Off-White: NYC '80s art meets decrepit dorm
Virgil Abloh keeps on getting better. His latest show and collection was a truly impressive statement, mashing up 1980s New York street and gallery art – Jean-Michel Basquiat, Keith Haring, Andy Warhol and Futura - with college dorm-room, derelict dude style.
The American designer entitled the show Plastic, just like the see-through 45-record-sized, see-through invite, a clear reference to fashion’s newly discovered environmental consciousness.
Abloh certainly knows how to build a great set: creating a field of carnations – “to add a certain tranquility” – and raw compressed board bleacher seating underneath the soaring glass roof of the 19th century French market, Carreau du Temple.
His opening looks had a whole student, backpacking, hiking-out-west feel to them, though made in recycled plastic for spring 2020. Talk about concise image making – like the zipped rain-proof poncho done in see-through plastic with a chain mail pattern finished with sketches; or the nuclear power plant technician jump suits with a giant 'Off' on the back; or the shaggy abstract Sioux blanket-shawls worn over nylon track pants.
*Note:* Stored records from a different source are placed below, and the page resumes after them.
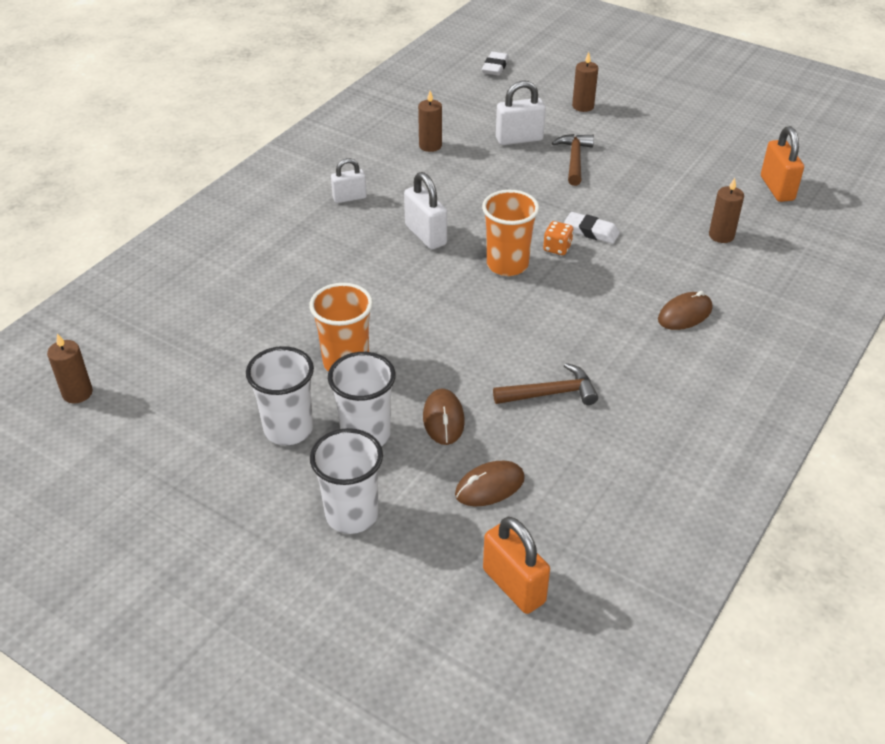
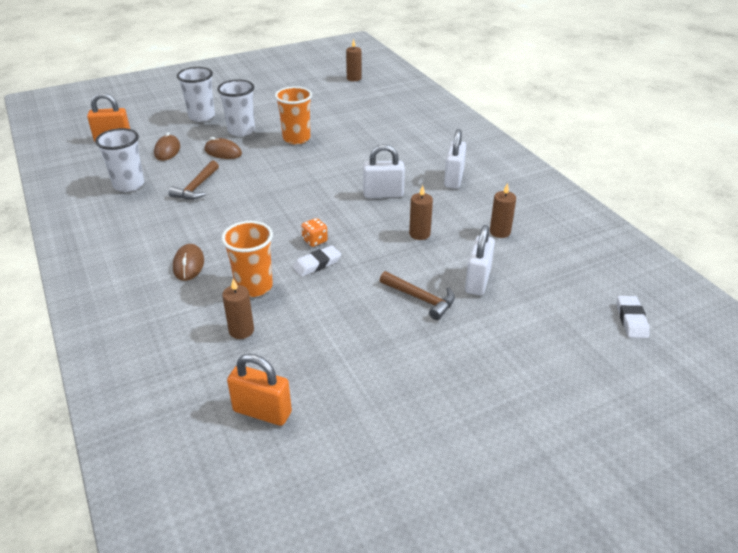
camera: 120 degrees right, 5 degrees down
white cup [246,346,314,445] -> white cup moved to [95,128,144,192]
white padlock [331,158,367,203] -> white padlock [444,129,466,189], size x1.50
white eraser [482,52,509,76] -> white eraser turned 45 degrees clockwise [617,296,650,338]
orange cup [482,190,539,276] -> orange cup moved to [221,221,273,297]
brown candle [572,52,598,112] -> brown candle moved to [409,185,433,240]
All jazzed up with his signature four-arrow logo; and anchored by a new hiking boot that seems certain to be an immense commercial success.
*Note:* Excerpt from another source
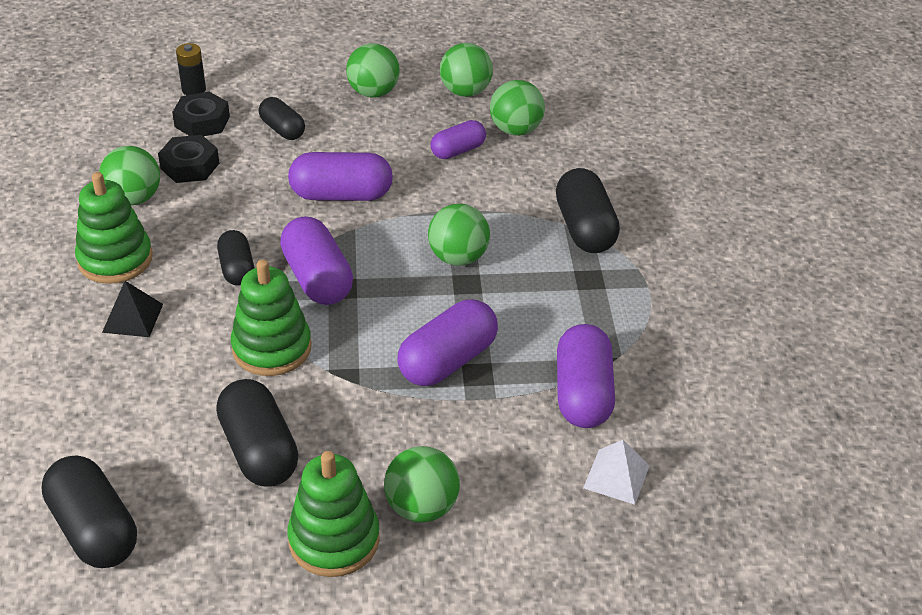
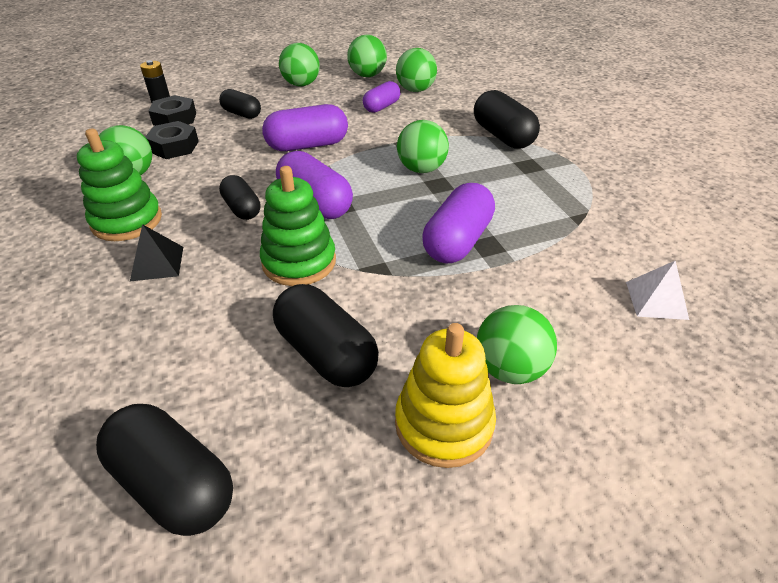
camera: 15 degrees left, 0 degrees up
green stacking toy [287,451,380,577] -> yellow stacking toy [395,323,496,468]
purple capsule [557,324,615,428] -> none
For evening and after hours Abloh really hit his stride – jackets and suits and tops in huge jolts of graffiti abstraction; lower Manhattan street-art meeting Paris poise. All watched over by a diabolic high-tech statue by Futura. Those of us who lived through the halcyon explosion of art in the Lower East Side and Tribeca four decades could only look on in admiration. A show that climaxed with several men and with four women’s looks, all with Futura imagery, most notably Gigi Hadid in a graffiti ensemble, before the entire cast marched down the meadow of carnations.
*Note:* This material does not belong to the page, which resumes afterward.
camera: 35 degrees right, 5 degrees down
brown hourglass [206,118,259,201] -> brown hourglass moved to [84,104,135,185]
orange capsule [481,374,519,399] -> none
“Futura 2000, Lenny McGurr, all his paintings from the '80s. It’s a school of artists doing shows in Downtown New York. Obviously, we’ve seen their trajectory be revered. But Futura was important to foundation of street-wear, before it was know to the masses,” argued Abloh.
And, quite right too.
“When it comes to plastic, the first step is understanding this unique property and how it can be recycled. Adding value by making it multiple-use. I went to a school in Madison Wisconsin, with huge environmental studies and course work. And, I would never have thought when I was a sophomore that that knowledge would be useful to my fashion design,” explained Virgil.
Backstage there was the usual post-show Off-White usual pandemonium of admirers, rappers, artists and fellow designers, notably Olivier Rousteing of Balmain.
“I thought it was amazing. The thing about Virgil is that he knows his community; and he designs for all these young people who want to be creative. So when they actually buy something by Off-White they feel they are part of this great community. I think that’s what all designers try to do these days, but Virgil does it nearly better than nearly anyone,” said Rousteing, nodding towards several fans in Off-White sneakers with their telltale plastic fasteners.